I shall be speaking at the conference on the Saturday afternoon, and then enjoying the evening with Howard Marks et al. Come along if you can.
My recent interview on Iceland’s premier news discussion show, Silfur Egils, hosted by the excellent Egill Helgason.
The name refers to an old Norse saga about a hero, an earlier Egill, throwing handfuls of silver to the ground so he could make the Viking politicos of the day scrabble around in the dirt trying to pick up the coins.
Plus ça change, plus c’est la même chose.
Wikileaks spokesman, Kristinn Hrafnsson, invited me to speak at the Icelandic Centre for Investigative Journalism while I was in Iceland in February.
While focusing on the intersection and control between intelligence and the media, my talk also explores many of my other current areas of interest.
Well, this will be an interesting week. On the invitation of Snarrotin, the Icelandic civil liberties organisation, I’m off to Iceland for a series of talks and interviews on behalf of Law Enforcement Against Prohibition (www.leap.cc).
Iceland is an inspirational and interesting country. Following the 2008 credit crash, the Icelanders bucked international trends and actually held some of their ruling élite — the politicians and bankers who had brought about these financial problems — to account. The government fell, some bankers were fired and prosecuted, and the Icelandic people are having a serious rethink about the way their democracy could and should work.
And indeed why should the people pay the price for the decisions made in their name by an unaccountable élite? One could speciously argue that the people had a meaningful choice at the ballot box.… but back in the real, 21st century political world, Iceland was as stitched-up as all other notional Western democracies. The worst allegation that can be thrown at the people was that they were disengaged, uninvolved and sidelined from how their country was really run — as many of us across the West feel to this day.
But apparently no longer in Iceland: since the financial crisis the citizens of this small democracy have re-engaged in the political process, and the future is looking rosy.
New, accountable politicians have been elected to form a new government. Citizens have been involved in drawing up a new constitution, and heated debates are challenging the established shibboleths of the corporatist governing class: revolving around such issues as finance, internet freedoms, free media, terrorism, and how a modern country should be run in the interest of the many. And next week, I hope, a rethink of the country’s obligations to the international “war on drugs”.
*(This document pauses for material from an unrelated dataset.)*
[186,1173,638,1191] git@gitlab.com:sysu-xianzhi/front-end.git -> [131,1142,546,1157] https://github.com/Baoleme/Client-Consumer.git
While the issue is strenuously ignored by the Western governing élite, it is now widely recognised that the current prohibition strategy has failed outright: drug trafficking and use has increased, the street price of drugs has plummeted and they are endemically available, whole communities have been imprisoned, whole countries have become narco-states and descended into drug war violence, and the only people to profit are the organised crime cartels and terrorist organisations that reap vast profits. Oh, and of course the banks kept afloat with dirty drug money, the militarised drug enforcement agencies, and the politicians who now, hypocritically, want to look “tough on crime” despite allegations that they also dabbled in their youth.….
Well, the time has come for an adult discussion about this failed policy, using facts and not just empty rhetoric.
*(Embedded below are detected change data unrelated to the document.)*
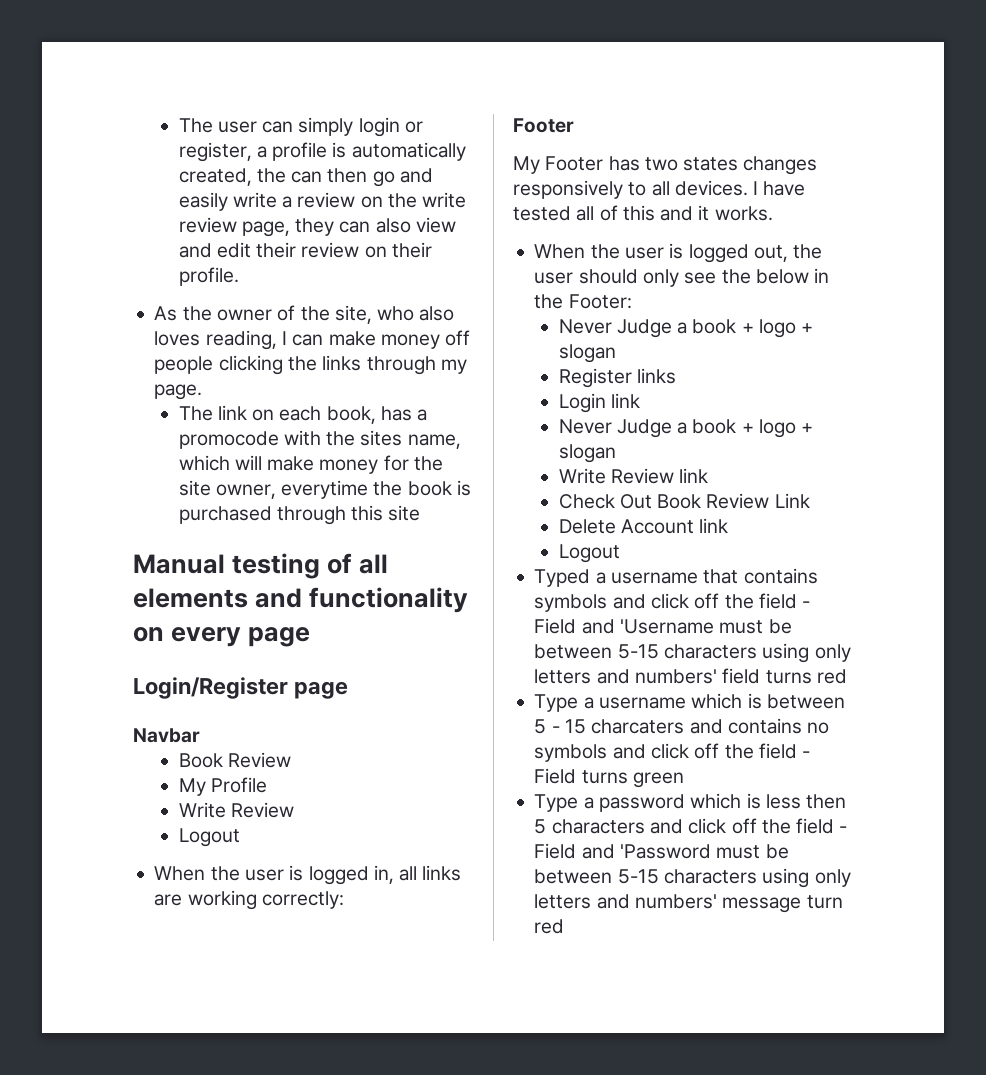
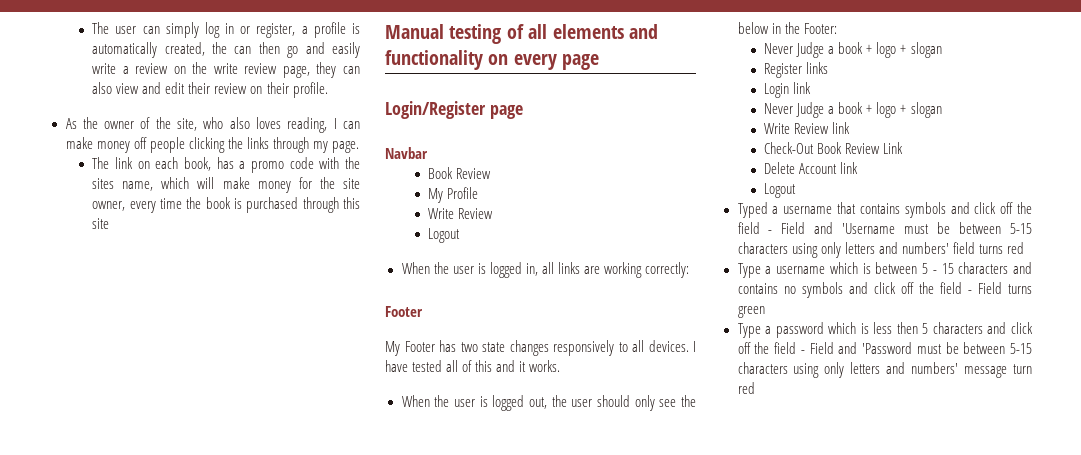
[358,117,400,137] login -> [204,22,235,38] log in
[178,431,279,449] promocode -> [250,157,314,173] promo code
[281,480,369,499] everytime -> [129,198,182,213] every time
[683,157,739,171] states -> [482,342,505,352] state
[558,494,652,509] Check Out -> [764,142,815,154] Check-Out
[591,719,685,734] charcaters -> [958,262,1009,274] characters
So, a week discussing all my favourite happy topics: the “war” on drugs, the “war” on terror, and the “war” on the internet. My type of mini-break!
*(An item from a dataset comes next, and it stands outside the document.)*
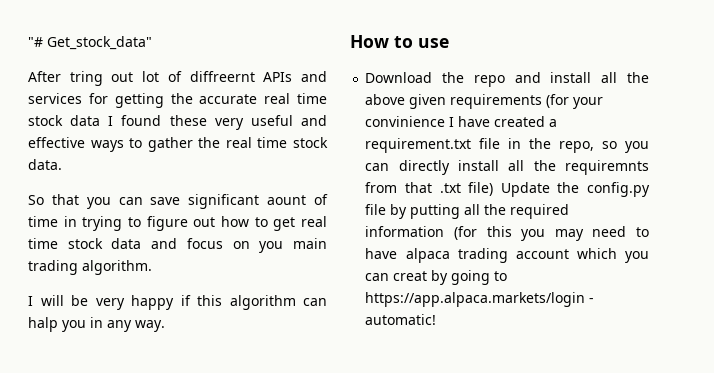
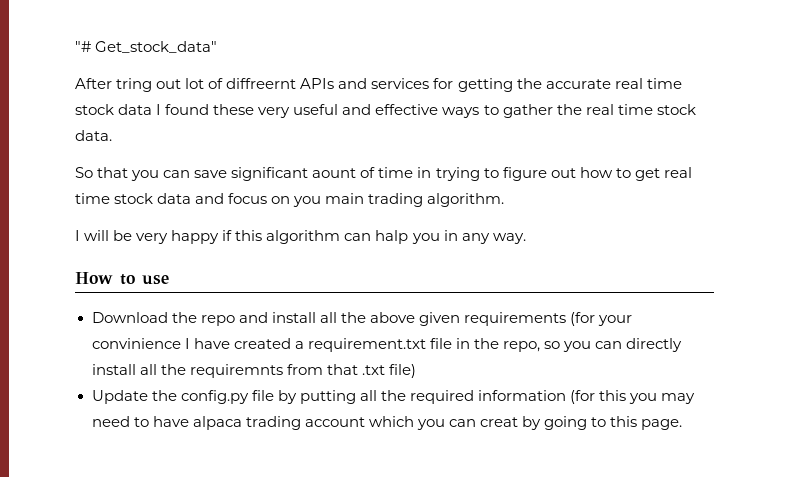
(494, 189) none -> (416, 371) //
[365,292,595,307] [365,314,437,325] https://app.alpaca.markets/login - automatic! -> [610,416,683,430] this page.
And also thank you to Kim Dotcom setting up the new file-sharing site, Mega, which replaces his illegally-taken-down global site, MegaUpload. I have somewhere safe, I think, to store my interviews!
What a shambolic disgrace that MegaUpload raid was, and what a classic example of the global corporatist agenda that I discuss in the interview.
I do love geeks.
As a Director of Law Enforcement Against Prohibition (LEAP), I was invited to Prague by the progressive Czech National Drug Co-ordinator, Jindrich Voboril, to speak at a drugs conference in the Czech Parliament.